Andrei Alexandrescu (See Website For Email) wrote:

> Anyhow, speaking of a more critical review, the current intended rules 
> for lazy are:

Does the lack of syntax mean that the syntax has yet to be decided upon?

> * lazy is a type constructor (takes a type, returns a type)

Cool that seems like an interesting idea for this and const.

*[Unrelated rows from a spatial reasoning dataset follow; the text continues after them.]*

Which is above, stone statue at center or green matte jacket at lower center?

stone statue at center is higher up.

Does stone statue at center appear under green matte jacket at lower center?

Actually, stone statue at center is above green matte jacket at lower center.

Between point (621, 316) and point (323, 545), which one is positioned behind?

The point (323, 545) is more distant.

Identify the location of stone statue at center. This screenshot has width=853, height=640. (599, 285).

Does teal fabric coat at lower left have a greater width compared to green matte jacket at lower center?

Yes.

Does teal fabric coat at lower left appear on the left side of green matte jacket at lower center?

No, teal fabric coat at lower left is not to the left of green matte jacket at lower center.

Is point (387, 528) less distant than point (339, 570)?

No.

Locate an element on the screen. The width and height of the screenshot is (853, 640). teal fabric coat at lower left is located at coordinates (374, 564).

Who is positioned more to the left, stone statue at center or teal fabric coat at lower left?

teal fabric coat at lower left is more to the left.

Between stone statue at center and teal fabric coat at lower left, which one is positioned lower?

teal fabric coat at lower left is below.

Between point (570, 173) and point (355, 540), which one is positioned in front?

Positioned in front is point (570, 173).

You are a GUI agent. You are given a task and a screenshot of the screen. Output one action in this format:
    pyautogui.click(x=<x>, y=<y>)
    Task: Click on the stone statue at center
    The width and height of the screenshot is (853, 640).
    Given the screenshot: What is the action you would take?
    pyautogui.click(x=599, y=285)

> * sizeof(lazy T) = sizeof(T delegate())
> 
> * initialization = expression of type T or expression of type lazy T
> 
> * assignment: expression of type lazy T
> 
> * access: every access invokes the delegate. No trailing parens.
> 
> * deduced automatically: never

What does this mean, exactly?  Is it speaking of a template parameter? 
Or for things like 'auto foo = <expr>'?

> * can occur in: (a) function argument list; (b) function return type; 
> (c) all lvalue contexts (namespace-level, local, struct member, class 
> member, array, hash)

> One irregularity is that assignment from an expression of type T is not 
> accepted, amid fears that this would cause confusion. Probably we could 
> drop this irregularity.

So this is ok:
   lazy int a = 3+4;
And this is ok:
   lazy int b = 3+4;
   lazy int a;
   a = b+2;

But this is not?
   lazy int a;
   a = 3+4;


Don't really have any criticisms of this at the moment, just trying to 
figure out exactly what it's going to mean in practice.
So far what I'm getting is that it's similar to the current 'lazy' just 
generalized to apply to more situations, and that now lazy is part of 
the type rather than being a storage class.

Will there be any additional interop with delegates?  What about 
assigning a delegate to a lazy variable?